Мы устроились на террасе другого бара и продолжили разговор о книге. Перед тем как попрощаться, мы пообещали друг другу встретиться у одного из нас через несколько дней, чтобы открыть Т. Ш. Элимана для африканских писателей нашего поколения.
23 июля
Из моих сверстников-литераторов – я имею в виду молодое поколение африканских писателей, живущих в Париже, – больше всех, если не считать Мусимбвы, мне нравилась Беатрис Нанга.

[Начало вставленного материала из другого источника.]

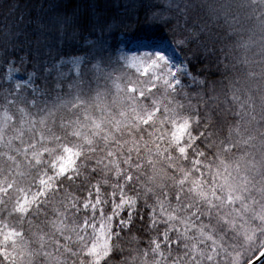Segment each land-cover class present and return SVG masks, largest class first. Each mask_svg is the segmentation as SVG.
Here are the masks:
<instances>
[{
    "label": "snow or ice",
    "instance_id": "obj_1",
    "mask_svg": "<svg viewBox=\"0 0 264 264\" xmlns=\"http://www.w3.org/2000/svg\"><path fill=\"white\" fill-rule=\"evenodd\" d=\"M174 7V46L0 80V264H264V0Z\"/></svg>",
    "mask_w": 264,
    "mask_h": 264
},
{
    "label": "trees",
    "instance_id": "obj_2",
    "mask_svg": "<svg viewBox=\"0 0 264 264\" xmlns=\"http://www.w3.org/2000/svg\"><path fill=\"white\" fill-rule=\"evenodd\" d=\"M175 3L0 0V80L6 79L7 69L12 68L21 77L31 76L34 83L50 85L54 76H69L72 70L62 64L70 58H82L85 64L99 55L115 58L122 46L140 41L174 46L168 29L158 20L172 17ZM18 17L25 23L18 24Z\"/></svg>",
    "mask_w": 264,
    "mask_h": 264
},
{
    "label": "rangeland",
    "instance_id": "obj_3",
    "mask_svg": "<svg viewBox=\"0 0 264 264\" xmlns=\"http://www.w3.org/2000/svg\"><path fill=\"white\" fill-rule=\"evenodd\" d=\"M165 44H168V43H165ZM151 46L152 45H148L144 41H140L137 44L129 45L128 47L122 46L120 48V50L117 52V56H121L122 57V56H125V55L138 53L140 51H143L146 47H151ZM177 57L179 59H181L178 54H177ZM81 62H83L82 58H70V59H67L65 62H63L64 64H62V65L68 67L70 70H73L76 67H78ZM9 69L10 68L7 69L6 79H8ZM11 77H12V82H14L15 80H31L32 81V77L31 76L21 77L14 70L11 71Z\"/></svg>",
    "mask_w": 264,
    "mask_h": 264
}]
</instances>
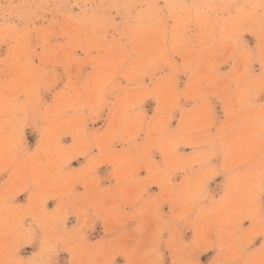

Конечно, был еще Фостен Санца, великан из Конго, которого я при первой встрече принял за вестника апокалипсиса. Но Фостен оказался кое-кем пострашнее: автором исповедальной лирики. Пятью годами ранее он опубликовал книжку на семидесяти двух страницах под названием «Развесистый миндаль», эпическую поэму, написанную гекзаметром, где было полно диковинных, забытых слов. Этим его интерес ко всяким редкостям не исчерпывался. Если поэт употребляет архаизмы ради позы, его можно разоблачить в один момент, как женщину, которая в постели симулирует удовольствие (по крайней мере, мне так кажется). «Миндаль» не имел успеха. На этом карьера поэта для Санцы закончилась – не потому, что читателям не понравились его стихи, напротив, он считал, что, если книгу прочли больше ста двадцати человек, с ней что-то неладно, – просто он разочаровался в поэтическом слове. Чувства высказать нельзя. Так он говорил. И в поисках истины вернулся к своей первой любви – математике, которую стал преподавать в лицее. Теперь он писал только критические статьи, часто для того, чтобы умело и беспощадно разоблачать литературных самозванцев и мистификаторов. Идеалом и примером для него был Этьембль.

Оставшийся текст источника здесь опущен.